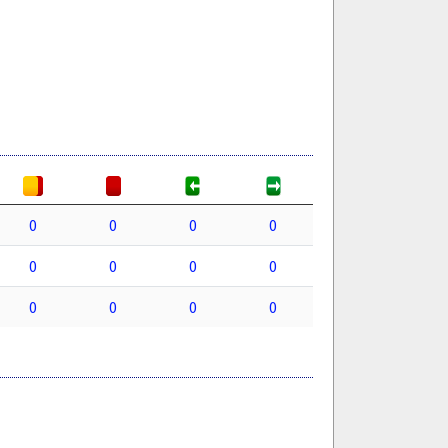
0
0
0
0
0
0
0
0
0
0
0
0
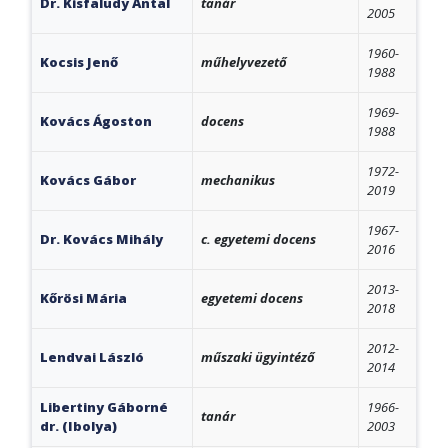
Dr. Kisfaludy Antal
tanár
2005
1960-
Kocsis Jenő
műhelyvezető
1988
1969-
Kovács Ágoston
docens
1988
1972-
Kovács Gábor
mechanikus
2019
1967-
Dr. Kovács Mihály
c. egyetemi docens
2016
2013-
Kőrösi Mária
egyetemi docens
2018
2012-
Lendvai László
műszaki ügyintéző
2014
Libertiny Gáborné
1966-
tanár
dr. (Ibolya)
2003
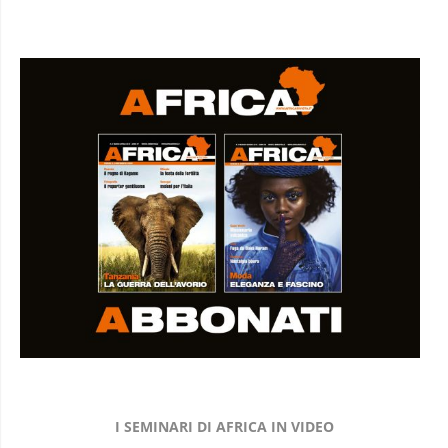
I SEMINARI DI AFRICA IN VIDEO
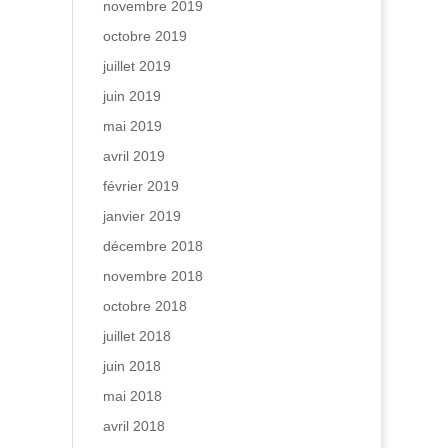
novembre 2019
octobre 2019
juillet 2019
juin 2019
mai 2019
avril 2019
février 2019
janvier 2019
décembre 2018
novembre 2018
octobre 2018
juillet 2018
juin 2018
mai 2018
avril 2018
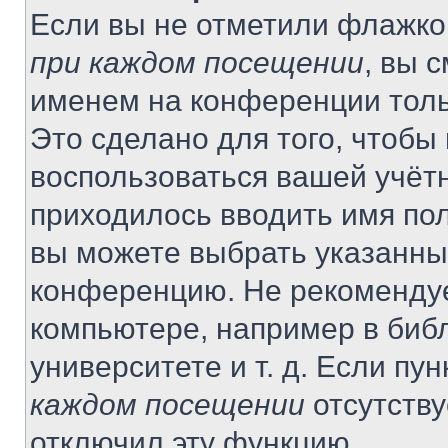
Если вы не отметили флажко
при каждом посещении
, вы 
именем на конференции толь
Это сделано для того, чтобы 
воспользоваться вашей учётн
приходилось вводить имя пол
вы можете выбрать указанный
конференцию. Не рекомендуе
компьютере, например в библ
университете и т. д. Если пу
каждом посещении
отсутству
отключил эту функцию.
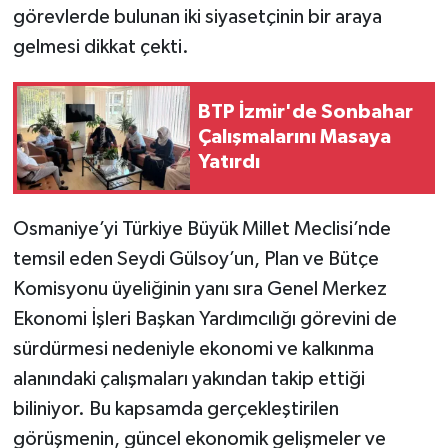
görevlerde bulunan iki siyasetçinin bir araya
gelmesi dikkat çekti.
BTP İzmir'de Sonbahar
Çalışmalarını Masaya
Yatırdı
Osmaniye’yi Türkiye Büyük Millet Meclisi’nde
temsil eden Seydi Gülsoy’un, Plan ve Bütçe
Komisyonu üyeliğinin yanı sıra Genel Merkez
Ekonomi İşleri Başkan Yardımcılığı görevini de
sürdürmesi nedeniyle ekonomi ve kalkınma
alanındaki çalışmaları yakından takip ettiği
biliniyor. Bu kapsamda gerçekleştirilen
görüşmenin, güncel ekonomik gelişmeler ve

--------

▶ **To-do item**: Rewrite the text read from all the records above with "mechanikus" replaced by "technikus" and everything else unchanged. Leave the pictures out of your answer.

▶ **Output for this task**:
0
0
0
0
0
0
0
0
0
0
0
0
Dr. Kisfaludy Antal
tanár
2005
1960-
Kocsis Jenő
műhelyvezető
1988
1969-
Kovács Ágoston
docens
1988
1972-
Kovács Gábor
technikus
2019
1967-
Dr. Kovács Mihály
c. egyetemi docens
2016
2013-
Kőrösi Mária
egyetemi docens
2018
2012-
Lendvai László
műszaki ügyintéző
2014
Libertiny Gáborné
1966-
tanár
dr. (Ibolya)
2003
I SEMINARI DI AFRICA IN VIDEO
novembre 2019
octobre 2019
juillet 2019
juin 2019
mai 2019
avril 2019
février 2019
janvier 2019
décembre 2018
novembre 2018
octobre 2018
juillet 2018
juin 2018
mai 2018
avril 2018
Если вы не отметили флажко
при каждом посещении
, вы 
именем на конференции толь
Это сделано для того, чтобы 
воспользоваться вашей учётн
приходилось вводить имя пол
вы можете выбрать указанный
конференцию. Не рекомендуе
компьютере, например в библ
университете и т. д. Если пу
каждом посещении
отсутству
отключил эту функцию.
görevlerde bulunan iki siyasetçinin bir araya
gelmesi dikkat çekti.
BTP İzmir'de Sonbahar
Çalışmalarını Masaya
Yatırdı
Osmaniye’yi Türkiye Büyük Millet Meclisi’nde
temsil eden Seydi Gülsoy’un, Plan ve Bütçe
Komisyonu üyeliğinin yanı sıra Genel Merkez
Ekonomi İşleri Başkan Yardımcılığı görevini de
sürdürmesi nedeniyle ekonomi ve kalkınma
alanındaki çalışmaları yakından takip ettiği
biliniyor. Bu kapsamda gerçekleştirilen
görüşmenin, güncel ekonomik gelişmeler ve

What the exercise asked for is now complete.